■ **Work item**
In the data below, find the line containing "Privacybeleid"; transcribe it and each line after it exactly, through the last, skipping pictures.
[Data records — start]
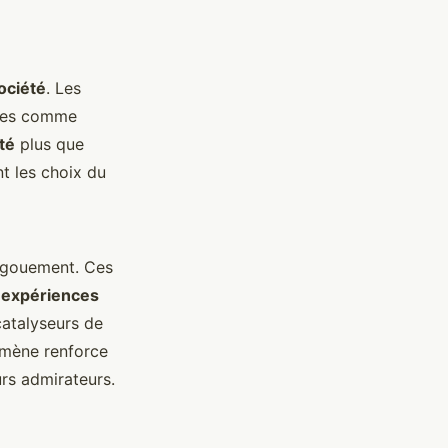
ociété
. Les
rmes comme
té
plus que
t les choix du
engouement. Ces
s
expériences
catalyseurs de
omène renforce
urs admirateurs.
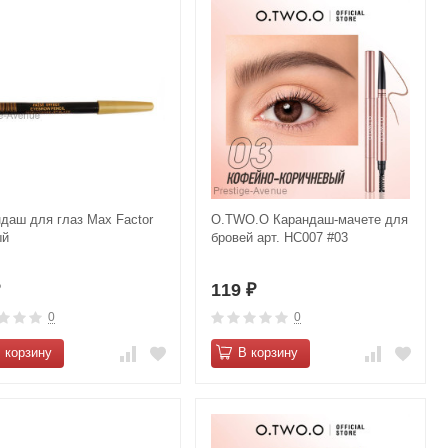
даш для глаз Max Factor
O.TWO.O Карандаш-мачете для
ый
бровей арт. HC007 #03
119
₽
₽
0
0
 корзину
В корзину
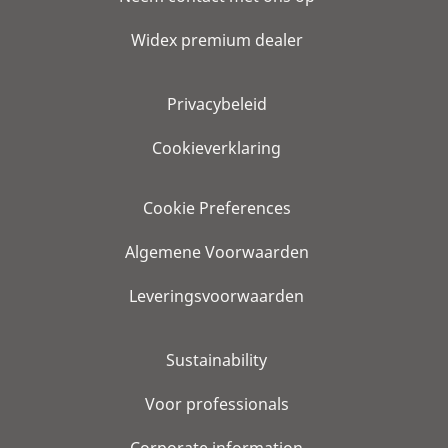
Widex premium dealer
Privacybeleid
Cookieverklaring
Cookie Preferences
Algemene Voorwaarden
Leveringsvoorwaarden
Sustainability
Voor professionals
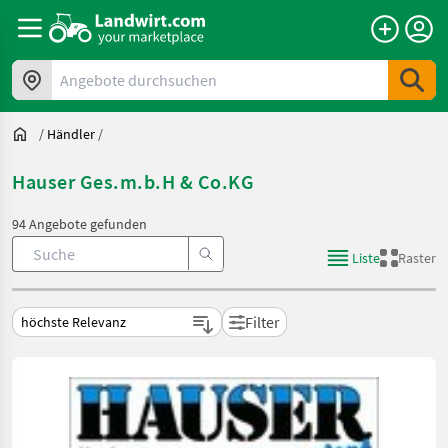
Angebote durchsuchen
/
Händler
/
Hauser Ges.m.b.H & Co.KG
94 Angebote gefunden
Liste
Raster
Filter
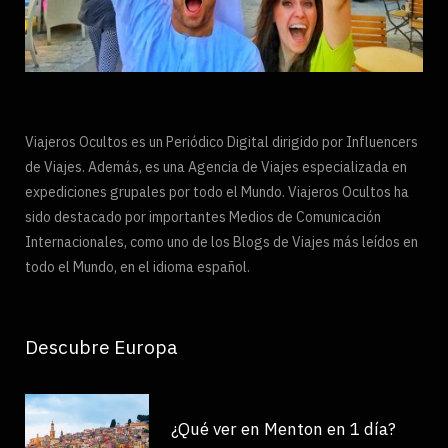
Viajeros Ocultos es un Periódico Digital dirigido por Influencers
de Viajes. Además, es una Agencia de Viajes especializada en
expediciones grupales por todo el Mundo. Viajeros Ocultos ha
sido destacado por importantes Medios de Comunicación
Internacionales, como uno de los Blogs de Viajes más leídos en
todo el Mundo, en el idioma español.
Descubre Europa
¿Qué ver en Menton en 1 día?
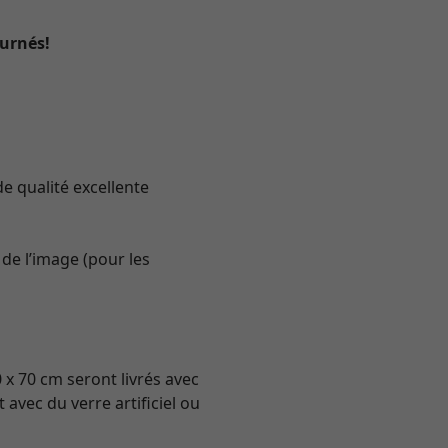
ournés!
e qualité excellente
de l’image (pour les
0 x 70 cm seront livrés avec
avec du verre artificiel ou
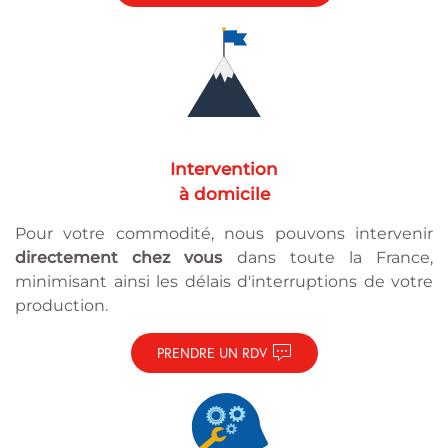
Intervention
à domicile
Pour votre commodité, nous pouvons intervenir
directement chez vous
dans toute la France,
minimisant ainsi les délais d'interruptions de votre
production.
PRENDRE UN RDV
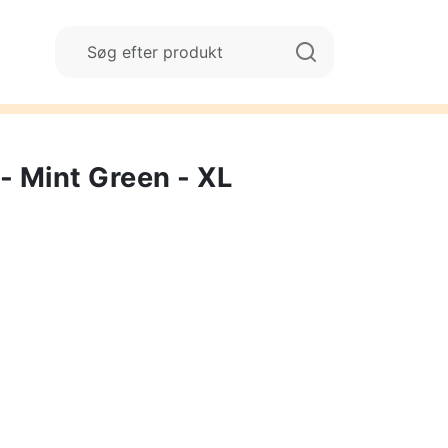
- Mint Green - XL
[Data records — finish]
■ **Written response**
Privacybeleid
Cookieverklaring
Cookie Preferences
Algemene Voorwaarden
Leveringsvoorwaarden
Sustainability
Voor professionals
Angebote durchsuchen
/
Händler
/
Hauser Ges.m.b.H & Co.KG
94 Angebote gefunden
Liste
Raster
Filter
Viajeros Ocultos es un Periódico Digital dirigido por Influencers
de Viajes. Además, es una Agencia de Viajes especializada en
expediciones grupales por todo el Mundo. Viajeros Ocultos ha
sido destacado por importantes Medios de Comunicación
Internacionales, como uno de los Blogs de Viajes más leídos en
todo el Mundo, en el idioma español.
Descubre Europa
¿Qué ver en Menton en 1 día?
ournés!
e qualité excellente
de l’image (pour les
0 x 70 cm seront livrés avec
avec du verre artificiel ou
Intervention
à domicile
Pour votre commodité, nous pouvons intervenir
directement chez vous
dans toute la France,
minimisant ainsi les délais d'interruptions de votre
production.
PRENDRE UN RDV
- Mint Green - XL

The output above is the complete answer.